“Any fool can know. The point is to understand.” — Albert Einstein
When looking at raw data, we need to be mindful of its limitations, and aware of its potential. Data can reveal the most intricate subtleties about a subject, and help us to understand the meaning behind the numbers. It can help us to build useful documents like reports, graphs and budgets that make planning and forecasting much easier. But it’s not the fountain of all knowledge… at least, not in its raw form.
What Does Data Look Like?
What do you think of when you imagine data?
Reams of 1s and 0s? Computers printing out reams and reams of characters? Letters and numbers trickling down a green monochrome monitor, a bit like those scenes in The Matrix?
All of those examples are quite good at describing what data is, and what it’s for.
Because data is, by its very nature, unsorted. Even when it’s accurate, it’s difficult for us to understand because it doesn’t have any scales, or headings, or pie charts. Data is the material that computers use to come up with solutions. As humans, we find it difficult to work with.
So how do human brains work with data? By turning into a format we can understand. To do this, we need two things: data quality solutions to sift out the white noise (and ensure the data we have is accurate), and the development of our clean data into more understandable formats.
About the Data Pyramid
Using data means organizing and interpreting it, and using it as the basis of decision making processes. The DIKW (Data::Information::Knowledge::Wisdom) hierarchy is a visual way of describing this process.
Fundamentally, the DIKW heirarchy is based on the concept of building blocks. Data sits at the base of the pyramid, and the rest of the theory goes like this:
Data (D) is our building block, or foundation
From clean data, we can interpret certain facts and come up with reliable Information (I). This is the second tier in the pyramid.
By compiling useful information in the right way, we create Knowledge (K) from our Information.

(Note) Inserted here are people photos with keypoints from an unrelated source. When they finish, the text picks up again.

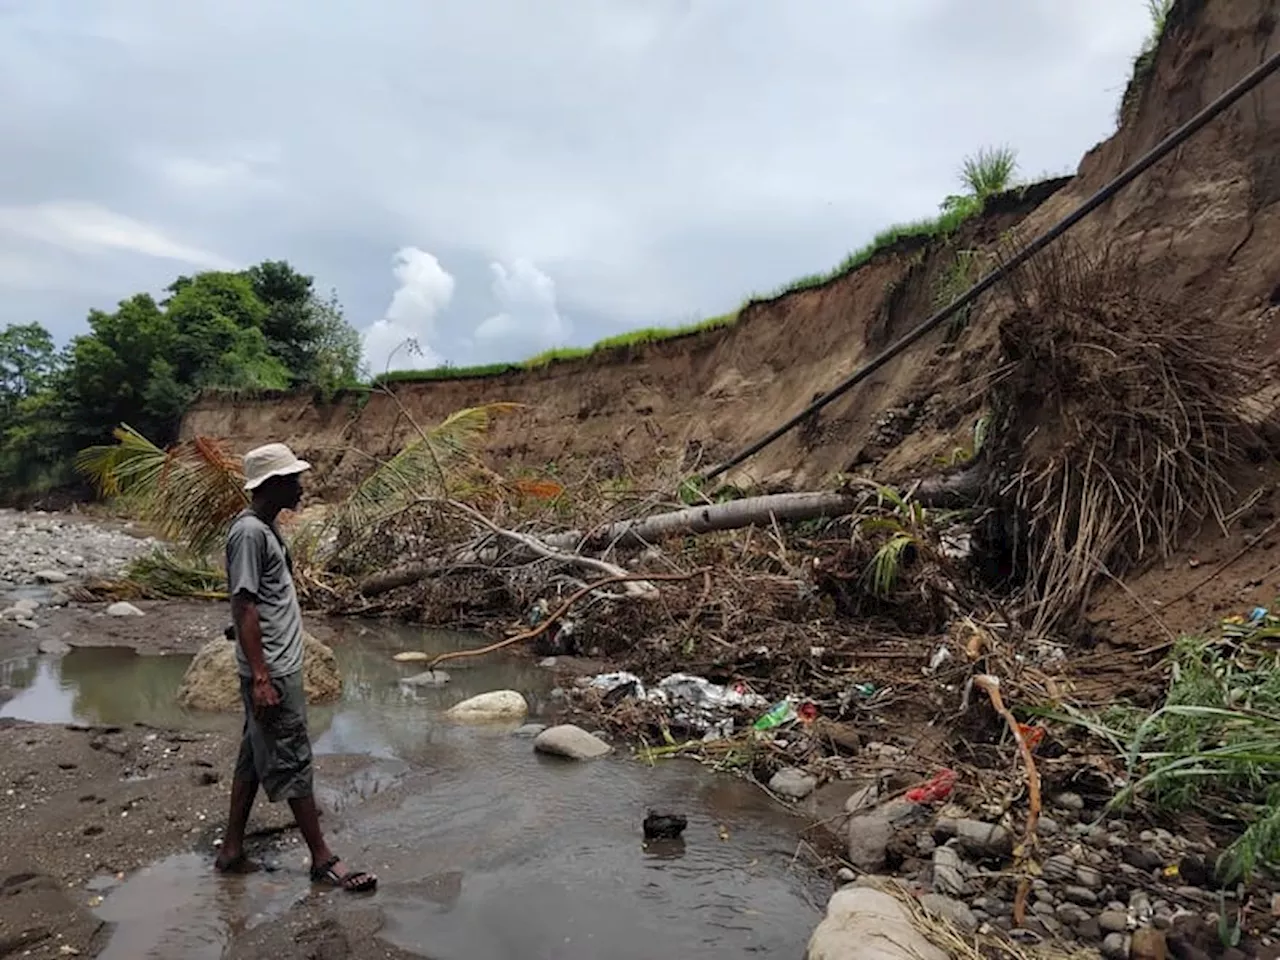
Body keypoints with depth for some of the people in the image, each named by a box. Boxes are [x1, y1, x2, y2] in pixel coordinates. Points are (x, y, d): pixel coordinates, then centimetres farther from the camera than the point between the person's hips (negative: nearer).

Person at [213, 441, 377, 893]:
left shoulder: (265, 528, 12)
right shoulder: (249, 532, -18)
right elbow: (244, 607, -21)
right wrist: (261, 678, -23)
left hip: (280, 666, 10)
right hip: (272, 672, -10)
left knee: (254, 759, 16)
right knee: (293, 762, -1)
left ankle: (232, 851, 27)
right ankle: (323, 859, 9)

By retaining Knowledge, and knowing when to apply it, we formulate Wisdom (W).
Russell Lincoln Rackoff first proposed the DIKW model in 1988 during a speech to the International Society for General Systems Research. As our use of data has broadened, it has become an enduring example of how good data results in quality results, and bad data creates weak foundations.
The Pyramid in Practice
Russell Lincoln Rackoff described data as an observation. This is a good way to look at the building block. In order to make use of data – to build a pyramid on top of it – we need to organize it in some way.
Consider this example:
On a car dashboard, we see the digits “60.” This is raw data. What does it mean? We don’t know yet, as we don’t have any context for the digits. The Data is the building block, but we need further processing to make decisions.
Looking around the digits, we see that there is a needle pointing at the “60” on the dashboard. On the left, we see the sequence 0, 20, 40. And on the right, we see 80 and 100. Our “60” now has context. We know that it is a measurement of something – a scale that rises from 0 to 100. That is our Information.
Assuming we have travelled in a car before, and possibly passed a driving test, we have been taught that this particular dial tells us our speed of travel. And the unit of measurement will be either kilometres per hour, or miles per hour, depending on local norms; in the UK, it’s the latter. Now, we are have Knowledge: we’re in the UK, and the car is travelling at 60 miles per hour.
Looking at the road ahead, we are aware that we are driving on a motorway. In the UK, the speed limit on the motorway is 70 miles per hour. Wisdom lets us deduce that we are traveling within the legal speed limit, and we can make a decision not to decrease our speed.
This primitive example explains what data is.
The initial reading has to be interpreted, put into context, and we need to apply our own interpretations to it.
We cannot simply use data to make a snap decision – we must formulate an understanding, as Einstein pointed out in the quote at the top of this article.
The DIKW pyramid proves that data is not information. It also proves that there is a process we must follow to put data to good use.
In our example, we relied on the fact that the speed reading – “60” – was correct. What if it wasn’t?
What if the speedometer was broken, and the car was actually traveling at 75 miles per hour?
What if the car had two speedometers showing different readings?
In order to achieve quality results, we must ensure that our raw materials are not polluted or unclean. The DIKW pyramid demonstrates the importance of data quality, and it shows us how easy it is for unclean data to wreak havoc, and cost money,
Without data quality, we have no hope of being able to put data in context. We cannot guarantee that we will derive pure information that is reliable. It becomes more difficult to find a meaningful context for data. Reporting becomes inaccurate; people start to look for meaning elsewhere. And as we build on bad foundations, the businesses we run begin to hemorrhage money trying to stem the flow of bad data.
Wasted effort, wasted resource, wasted insight. It all adds up. If we cannot draw a reliable conclusion, based on the data we have, everything that follows is probably junk.
Good data quality helps us to polish those data diamonds. We can remove the dirt and the artifacts, and work only with the clean, raw material that we need.